À CNN Portugal, Joel Oliveira confirma ter conduzido sessões de psicologia com o intuito de “perceber como é que a pessoa se sentia e o que é que desejava fazer em relação a isso”, mas nega “qualquer tentativa” de conversão. "Nunca tentei forçar nenhum processo, nem impor as minhas crenças ou convicções pessoais sobre quem quer que fosse, respeitando o código deontológico da Ordem dos Psicólogos e o direito da pessoa humana à sua autodeterminação". Segundo o pastor, “os pais disseram que o Miguel estava com alguns problemas”. Mas não se alonga: “Não me sinto à vontade para falar, porque aquilo que disseram e aquilo que o Miguel disse está num contexto de confidencialidade”.

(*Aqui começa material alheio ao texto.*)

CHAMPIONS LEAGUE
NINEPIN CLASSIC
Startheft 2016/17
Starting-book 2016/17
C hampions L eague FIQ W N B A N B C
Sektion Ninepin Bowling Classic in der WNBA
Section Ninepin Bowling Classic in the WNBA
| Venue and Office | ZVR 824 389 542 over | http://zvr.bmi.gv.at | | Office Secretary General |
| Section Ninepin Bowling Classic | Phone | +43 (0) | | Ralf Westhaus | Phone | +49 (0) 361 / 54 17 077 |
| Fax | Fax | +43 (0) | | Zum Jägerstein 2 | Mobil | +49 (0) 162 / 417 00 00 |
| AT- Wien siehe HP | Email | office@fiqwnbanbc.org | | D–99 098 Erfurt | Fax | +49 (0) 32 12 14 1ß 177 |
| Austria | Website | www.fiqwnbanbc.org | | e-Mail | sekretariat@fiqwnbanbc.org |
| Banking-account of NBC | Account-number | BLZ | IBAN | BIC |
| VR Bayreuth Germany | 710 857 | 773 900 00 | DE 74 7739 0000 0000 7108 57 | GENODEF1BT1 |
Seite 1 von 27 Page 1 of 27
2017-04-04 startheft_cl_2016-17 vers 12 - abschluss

De acordo com a plataforma oficial da Ordem dos Psicólogos Joel Oliveira possuía efetivamente uma cédula profissional, entretanto suspensa a pedido do próprio, sendo que o regulamento disciplinar obriga-o a respeitar o código deontológico mesmo após a desvinculação (Art. 5.º). Num parecer emitido em maio de 2023, a Ordem diz ainda condenar “qualquer tipo de práticas de conversão, estigma, preconceito ou violência com base na orientação sexual ou identidade de género, reconhecendo os impactos negativos que podem provocar nas pessoas afetadas e na sociedade”.

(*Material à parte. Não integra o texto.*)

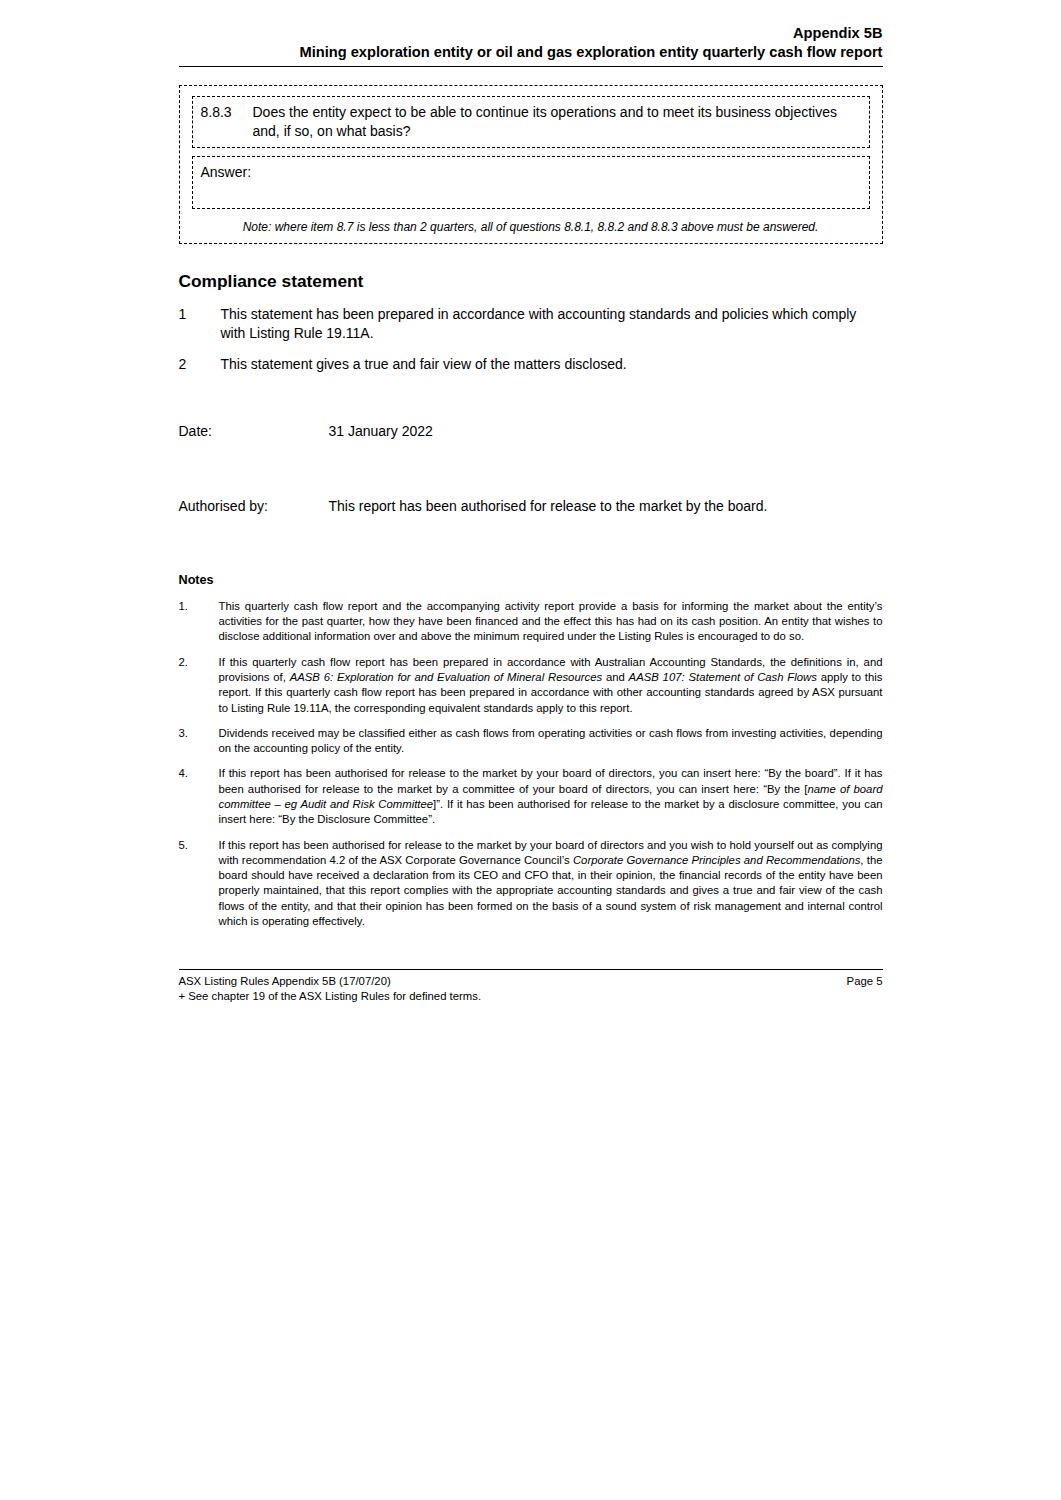Appendix 5B Mining exploration entity or oil and gas exploration entity quarterly cash flow report
8.8.3 Does the entity expect to be able to continue its operations and to meet its business objectives and, if so, on what basis?
Answer:
Note: where item 8.7 is less than 2 quarters, all of questions 8.8.1, 8.8.2 and 8.8.3 above must be answered.
Compliance statement
This statement has been prepared in accordance with accounting standards and policies which comply with Listing Rule 19.11A.
This statement gives a true and fair view of the matters disclosed.
Date:
31 January 2022
Authorised by:
This report has been authorised for release to the market by the board.
Notes
This quarterly cash flow report and the accompanying activity report provide a basis for informing the market about the entity’s activities for the past quarter, how they have been financed and the effect this has had on its cash position. An entity that wishes to disclose additional information over and above the minimum required under the Listing Rules is encouraged to do so.
If this quarterly cash flow report has been prepared in accordance with Australian Accounting Standards, the definitions in, and provisions of, AASB 6: Exploration for and Evaluation of Mineral Resources and AASB 107: Statement of Cash Flows apply to this report. If this quarterly cash flow report has been prepared in accordance with other accounting standards agreed by ASX pursuant to Listing Rule 19.11A, the corresponding equivalent standards apply to this report.
Dividends received may be classified either as cash flows from operating activities or cash flows from investing activities, depending on the accounting policy of the entity.
If this report has been authorised for release to the market by your board of directors, you can insert here: “By the board”. If it has been authorised for release to the market by a committee of your board of directors, you can insert here: “By the [name of board committee – eg Audit and Risk Committee]”. If it has been authorised for release to the market by a disclosure committee, you can insert here: “By the Disclosure Committee”.
If this report has been authorised for release to the market by your board of directors and you wish to hold yourself out as complying with recommendation 4.2 of the ASX Corporate Governance Council’s Corporate Governance Principles and Recommendations, the board should have received a declaration from its CEO and CFO that, in their opinion, the financial records of the entity have been properly maintained, that this report complies with the appropriate accounting standards and gives a true and fair view of the cash flows of the entity, and that their opinion has been formed on the basis of a sound system of risk management and internal control which is operating effectively.
ASX Listing Rules Appendix 5B (17/07/20)
+ See chapter 19 of the ASX Listing Rules for defined terms.
Page 5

“Deus está contra ti”. Miguel lembra-se das palavras zangadas do pai à entrada do consultório, quando anunciou que não ia prosseguir com as sessões, mas um desafio ainda maior aguardava-o em casa: a mãe, Helena, que o recebeu de cara trancada, de Bíblia na mão. Entre “chapadas” e “puxões de cabelo”, Miguel ouvia a seguinte passagem de lágrimas no rosto: “E, semelhante, também os homens, deixando o uso natural da mulher, inflamaram-se em sua sensualidade uns para com os outros, homens com homens, cometendo torpeza e recebendo em si mesmos a recompensa que convinha ao seu erro” (Romanos 1:27). A violência continuava por parte do pai, que o atingiu com um “forte estalo na cabeça” pedindo-lhe que repetisse. “Ele tinha os olhos vermelhos de raiva, acabei por dizer o que eles queriam”, partilha o rapaz. No mesmo instante, Helena fechou a Bíblia e “continuaram a conversar sobre outro assunto, como se nada tivesse acontecido”.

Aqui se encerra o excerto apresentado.